→ **LIST OF TASKS**:
a: Using the scorer documentation, say whether each statement agrees with it, answering yes or no and quoting the deciding words: (i) Wall Hugging gives a score of 1.0 when the distance to a wall is near 0; (ii) the thread safety note allows use on any thread; (iii) Wall Hugging gives 0.5 when no walls are found within the radius.
b: Put this sentence from the scorer documentation into Spanish: "The longer the agent sits, the higher the score for flanking becomes, eventually overriding safety concerns to force a move."
c: Output the part of the scorer documentation that begins at the words "WallHuggingScorerSO is a" and stops after "the candidate spot.".

EXTRACT Start Marker

4. Scaling: The score is multiplied by a Boredom Factor. The longer the agent sits, the higher the score for flanking becomes, eventually overriding safety concerns to force a move.

Parameters

  • Boredom Threshold: The time (in seconds) the agent must sit in cover before this scorer activates.
  • Flank Urgency: A multiplier that determines how desperately the agent wants to flank once bored. Higher values create more aggressive, restless AI.

Use Cases

  • Anti-Camping: Prevents AI from finding one "perfect" spot and staying there forever, which is boring for the player.
  • Dynamic Flow: Creates a rhythm to combat where AI takes cover, shoots for a while, and then naturally decides to rotate to a new angle.

Performance and Dependencies

  • Thread Safety: Main Thread Only. It relies on accessing the TimeInCover property from the TacticalAgent instance provided in the context.

Scorer: Wall Hugging

WallHuggingScorerSO is a survival-focused scorer that strongly encourages the agent to stay physically close to geometry (walls, large obstacles). It combats "Open Field Syndrome," where an AI might hide in a technically valid spot that feels unnatural because it's floating in the middle of a room.

How It Works

1. Geometry Search: It performs an OverlapSphere check to find any colliders on the Wall Mask layers within the Scan Radius.

2. Nearest Point Calculation: If colliders are found, it calculates the ClosestPoint on the collider's surface to the candidate spot.

3. Distance Scoring:

  • Touching Wall: If the distance is near 0, the score is 1.0.
  • Far from Wall: As the distance approaches Scan Radius, the score drops to 0.0.
  • No Wall: If no walls are found within the radius, the score is 0.0.

Parameters

  • Scan Radius: The maximum distance from a wall the agent is allowed to be to receive any score.
  • Wall Mask: The LayerMask defining what counts as a "Wall" (usually Default, Static, or a specific Cover layer).

Use Cases

  • Indoor Movement: Keeps AI moving along the edges of corridors rather than the center.

EXTRACT End Marker
DATASET RECORDS Start Marker

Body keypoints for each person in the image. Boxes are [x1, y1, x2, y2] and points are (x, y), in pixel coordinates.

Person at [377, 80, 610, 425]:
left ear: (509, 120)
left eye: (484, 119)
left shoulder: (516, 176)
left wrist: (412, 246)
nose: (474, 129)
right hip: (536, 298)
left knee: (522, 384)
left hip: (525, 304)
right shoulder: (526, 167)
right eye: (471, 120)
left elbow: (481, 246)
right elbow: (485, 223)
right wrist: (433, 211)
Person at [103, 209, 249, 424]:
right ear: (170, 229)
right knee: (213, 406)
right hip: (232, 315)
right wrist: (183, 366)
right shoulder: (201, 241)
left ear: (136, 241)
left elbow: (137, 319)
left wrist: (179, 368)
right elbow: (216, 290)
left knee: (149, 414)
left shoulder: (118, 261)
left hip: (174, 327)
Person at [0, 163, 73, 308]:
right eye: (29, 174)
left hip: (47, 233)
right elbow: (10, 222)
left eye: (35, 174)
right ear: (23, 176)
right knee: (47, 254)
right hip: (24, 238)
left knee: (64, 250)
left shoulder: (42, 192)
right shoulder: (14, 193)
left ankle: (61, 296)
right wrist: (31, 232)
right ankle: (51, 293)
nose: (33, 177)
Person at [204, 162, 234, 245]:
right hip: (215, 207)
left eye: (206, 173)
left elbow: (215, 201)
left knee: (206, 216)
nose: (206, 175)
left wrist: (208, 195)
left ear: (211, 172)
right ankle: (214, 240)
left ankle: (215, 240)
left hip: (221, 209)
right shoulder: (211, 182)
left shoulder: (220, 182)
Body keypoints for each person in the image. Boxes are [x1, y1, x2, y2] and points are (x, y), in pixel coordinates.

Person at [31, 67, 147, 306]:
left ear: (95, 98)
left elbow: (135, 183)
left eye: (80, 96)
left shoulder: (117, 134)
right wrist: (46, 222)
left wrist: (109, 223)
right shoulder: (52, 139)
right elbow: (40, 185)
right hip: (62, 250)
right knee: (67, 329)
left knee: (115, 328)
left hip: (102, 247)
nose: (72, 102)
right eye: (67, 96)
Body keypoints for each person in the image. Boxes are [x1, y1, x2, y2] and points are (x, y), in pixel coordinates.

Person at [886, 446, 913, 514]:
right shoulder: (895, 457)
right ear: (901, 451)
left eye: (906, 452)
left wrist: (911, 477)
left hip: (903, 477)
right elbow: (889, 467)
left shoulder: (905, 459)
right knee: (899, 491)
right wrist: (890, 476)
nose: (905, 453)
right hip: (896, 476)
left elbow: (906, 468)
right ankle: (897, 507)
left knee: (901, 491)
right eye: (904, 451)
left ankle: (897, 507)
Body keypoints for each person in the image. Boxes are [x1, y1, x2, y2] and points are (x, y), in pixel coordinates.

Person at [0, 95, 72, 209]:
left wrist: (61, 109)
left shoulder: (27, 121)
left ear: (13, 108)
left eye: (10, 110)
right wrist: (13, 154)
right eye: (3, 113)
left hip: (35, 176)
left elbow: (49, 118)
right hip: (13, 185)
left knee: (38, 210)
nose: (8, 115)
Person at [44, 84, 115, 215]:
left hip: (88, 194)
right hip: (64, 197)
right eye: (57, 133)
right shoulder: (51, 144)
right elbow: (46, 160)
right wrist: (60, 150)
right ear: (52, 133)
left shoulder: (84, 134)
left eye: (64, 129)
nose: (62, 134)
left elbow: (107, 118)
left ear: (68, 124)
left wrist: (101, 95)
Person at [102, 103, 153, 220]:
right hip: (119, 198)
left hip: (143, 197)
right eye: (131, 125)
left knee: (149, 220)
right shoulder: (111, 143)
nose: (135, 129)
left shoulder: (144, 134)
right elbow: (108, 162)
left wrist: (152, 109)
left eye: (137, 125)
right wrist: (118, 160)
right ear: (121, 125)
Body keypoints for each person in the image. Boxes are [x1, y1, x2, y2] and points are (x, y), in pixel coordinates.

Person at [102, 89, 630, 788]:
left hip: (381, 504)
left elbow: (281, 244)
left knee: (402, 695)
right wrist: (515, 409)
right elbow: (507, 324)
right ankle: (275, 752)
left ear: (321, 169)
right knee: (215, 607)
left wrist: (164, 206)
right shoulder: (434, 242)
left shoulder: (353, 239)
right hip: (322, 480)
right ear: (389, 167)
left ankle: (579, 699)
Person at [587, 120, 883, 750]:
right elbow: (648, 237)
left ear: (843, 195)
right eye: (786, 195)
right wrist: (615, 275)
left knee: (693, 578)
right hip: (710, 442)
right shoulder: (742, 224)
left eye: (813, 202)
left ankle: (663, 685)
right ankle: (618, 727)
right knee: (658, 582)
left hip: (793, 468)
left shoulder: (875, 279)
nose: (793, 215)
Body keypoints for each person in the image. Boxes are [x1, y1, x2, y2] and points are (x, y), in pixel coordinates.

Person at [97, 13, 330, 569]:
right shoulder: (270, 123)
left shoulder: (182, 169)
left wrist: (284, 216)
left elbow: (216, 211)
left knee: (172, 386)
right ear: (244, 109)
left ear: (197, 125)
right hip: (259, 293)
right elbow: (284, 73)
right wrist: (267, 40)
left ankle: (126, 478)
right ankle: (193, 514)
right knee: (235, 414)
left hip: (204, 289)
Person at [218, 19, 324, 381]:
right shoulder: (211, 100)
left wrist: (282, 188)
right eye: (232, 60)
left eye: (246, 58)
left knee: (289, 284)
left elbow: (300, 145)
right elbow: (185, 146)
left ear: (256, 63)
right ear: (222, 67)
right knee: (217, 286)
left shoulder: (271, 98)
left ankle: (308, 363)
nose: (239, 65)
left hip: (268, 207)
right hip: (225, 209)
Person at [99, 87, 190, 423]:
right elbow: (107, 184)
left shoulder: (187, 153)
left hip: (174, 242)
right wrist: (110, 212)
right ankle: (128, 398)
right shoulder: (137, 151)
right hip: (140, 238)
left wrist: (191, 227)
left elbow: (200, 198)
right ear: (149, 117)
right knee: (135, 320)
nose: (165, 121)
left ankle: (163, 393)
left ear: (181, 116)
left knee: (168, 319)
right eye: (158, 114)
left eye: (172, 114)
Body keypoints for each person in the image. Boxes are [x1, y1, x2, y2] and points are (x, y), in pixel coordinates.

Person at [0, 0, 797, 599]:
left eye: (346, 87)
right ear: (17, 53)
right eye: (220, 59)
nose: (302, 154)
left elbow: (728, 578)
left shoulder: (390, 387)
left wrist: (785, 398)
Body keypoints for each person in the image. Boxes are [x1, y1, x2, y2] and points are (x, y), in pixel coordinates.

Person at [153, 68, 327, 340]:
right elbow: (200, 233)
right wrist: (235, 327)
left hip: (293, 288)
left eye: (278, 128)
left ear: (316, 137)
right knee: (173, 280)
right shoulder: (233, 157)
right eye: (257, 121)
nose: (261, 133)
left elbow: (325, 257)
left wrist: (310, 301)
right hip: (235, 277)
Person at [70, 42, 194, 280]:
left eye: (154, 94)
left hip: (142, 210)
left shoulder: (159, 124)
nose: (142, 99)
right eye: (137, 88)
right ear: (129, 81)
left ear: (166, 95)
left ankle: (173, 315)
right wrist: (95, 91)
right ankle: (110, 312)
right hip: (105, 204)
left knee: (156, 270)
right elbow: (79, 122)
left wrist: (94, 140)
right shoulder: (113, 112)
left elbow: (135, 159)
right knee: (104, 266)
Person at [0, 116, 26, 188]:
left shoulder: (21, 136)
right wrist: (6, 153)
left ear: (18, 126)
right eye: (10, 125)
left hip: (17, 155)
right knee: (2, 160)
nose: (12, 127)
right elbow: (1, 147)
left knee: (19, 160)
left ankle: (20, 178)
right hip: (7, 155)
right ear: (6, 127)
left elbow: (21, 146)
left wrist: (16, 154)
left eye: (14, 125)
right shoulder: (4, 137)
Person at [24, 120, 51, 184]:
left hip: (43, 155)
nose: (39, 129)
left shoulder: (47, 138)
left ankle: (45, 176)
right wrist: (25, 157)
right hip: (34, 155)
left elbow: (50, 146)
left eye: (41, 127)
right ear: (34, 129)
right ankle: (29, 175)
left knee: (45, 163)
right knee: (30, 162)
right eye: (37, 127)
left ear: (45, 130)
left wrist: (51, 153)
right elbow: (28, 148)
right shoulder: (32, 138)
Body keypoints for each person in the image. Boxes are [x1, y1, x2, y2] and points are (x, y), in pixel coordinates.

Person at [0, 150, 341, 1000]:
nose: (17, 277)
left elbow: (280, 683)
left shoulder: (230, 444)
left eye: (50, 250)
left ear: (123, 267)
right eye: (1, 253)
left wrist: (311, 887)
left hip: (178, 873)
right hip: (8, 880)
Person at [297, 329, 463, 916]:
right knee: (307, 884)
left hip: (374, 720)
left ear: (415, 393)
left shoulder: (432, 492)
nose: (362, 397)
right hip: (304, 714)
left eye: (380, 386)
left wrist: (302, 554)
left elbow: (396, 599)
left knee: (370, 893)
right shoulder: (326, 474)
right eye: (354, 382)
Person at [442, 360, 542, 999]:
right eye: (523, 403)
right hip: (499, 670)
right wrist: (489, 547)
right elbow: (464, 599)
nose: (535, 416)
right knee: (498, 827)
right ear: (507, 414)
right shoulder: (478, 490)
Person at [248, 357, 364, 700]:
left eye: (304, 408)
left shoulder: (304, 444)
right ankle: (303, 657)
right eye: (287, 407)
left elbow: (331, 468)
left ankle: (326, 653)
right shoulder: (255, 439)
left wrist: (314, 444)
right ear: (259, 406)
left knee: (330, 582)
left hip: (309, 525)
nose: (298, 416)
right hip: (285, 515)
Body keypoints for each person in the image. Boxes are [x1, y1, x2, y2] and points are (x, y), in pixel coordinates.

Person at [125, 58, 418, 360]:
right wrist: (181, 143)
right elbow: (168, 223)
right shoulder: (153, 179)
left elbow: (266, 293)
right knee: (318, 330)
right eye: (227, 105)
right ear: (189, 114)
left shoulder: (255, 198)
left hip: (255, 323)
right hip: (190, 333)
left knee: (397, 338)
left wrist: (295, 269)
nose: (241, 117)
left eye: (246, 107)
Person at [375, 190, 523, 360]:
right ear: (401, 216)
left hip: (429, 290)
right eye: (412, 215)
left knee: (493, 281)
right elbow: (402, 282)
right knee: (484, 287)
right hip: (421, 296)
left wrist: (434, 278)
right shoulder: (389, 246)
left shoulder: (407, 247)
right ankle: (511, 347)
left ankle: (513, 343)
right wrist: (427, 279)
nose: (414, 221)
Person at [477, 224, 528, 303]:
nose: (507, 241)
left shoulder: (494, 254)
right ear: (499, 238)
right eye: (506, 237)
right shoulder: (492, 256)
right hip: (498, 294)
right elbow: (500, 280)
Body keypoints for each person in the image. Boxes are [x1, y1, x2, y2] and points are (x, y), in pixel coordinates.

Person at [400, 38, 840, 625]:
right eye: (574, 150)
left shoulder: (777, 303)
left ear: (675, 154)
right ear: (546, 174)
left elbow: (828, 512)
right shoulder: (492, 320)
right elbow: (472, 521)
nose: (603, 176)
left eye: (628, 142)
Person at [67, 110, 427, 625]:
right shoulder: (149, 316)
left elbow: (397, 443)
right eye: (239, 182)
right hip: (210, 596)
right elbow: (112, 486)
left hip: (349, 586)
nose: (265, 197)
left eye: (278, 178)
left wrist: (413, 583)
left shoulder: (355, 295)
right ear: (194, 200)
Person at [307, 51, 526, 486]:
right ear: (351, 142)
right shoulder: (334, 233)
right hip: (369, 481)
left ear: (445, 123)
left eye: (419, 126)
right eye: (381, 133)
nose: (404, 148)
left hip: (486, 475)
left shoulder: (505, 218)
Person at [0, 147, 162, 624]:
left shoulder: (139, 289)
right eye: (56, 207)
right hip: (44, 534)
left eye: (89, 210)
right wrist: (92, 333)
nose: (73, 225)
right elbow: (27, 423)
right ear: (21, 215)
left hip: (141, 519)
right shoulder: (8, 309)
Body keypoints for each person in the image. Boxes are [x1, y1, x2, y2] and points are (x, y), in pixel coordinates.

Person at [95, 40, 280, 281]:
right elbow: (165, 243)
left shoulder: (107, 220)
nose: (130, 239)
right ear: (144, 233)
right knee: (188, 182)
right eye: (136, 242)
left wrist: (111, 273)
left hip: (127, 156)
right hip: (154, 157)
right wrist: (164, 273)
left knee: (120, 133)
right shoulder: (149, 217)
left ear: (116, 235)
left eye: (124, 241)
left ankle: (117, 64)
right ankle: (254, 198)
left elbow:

DATASET RECORDS End Marker

→ **ANSWERS TO THE PROBLEMS**:
a:
(i) Yes: "Touching Wall: If the distance is near 0, the score is 1.0."
(ii) No: "Thread Safety: Main Thread Only."
(iii) No: "If no walls are found within the radius, the score is 0.0."

b: Cuanto más tiempo permanece quieto el agente, más alta se vuelve la puntuación para flanquear, hasta que acaba imponiéndose a las consideraciones de seguridad para forzar un movimiento.

c:
WallHuggingScorerSO is a survival-focused scorer that strongly encourages the agent to stay physically close to geometry (walls, large obstacles). It combats "Open Field Syndrome," where an AI might hide in a technically valid spot that feels unnatural because it's floating in the middle of a room.

How It Works

1. Geometry Search: It performs an OverlapSphere check to find any colliders on the Wall Mask layers within the Scan Radius.

2. Nearest Point Calculation: If colliders are found, it calculates the ClosestPoint on the collider's surface to the candidate spot.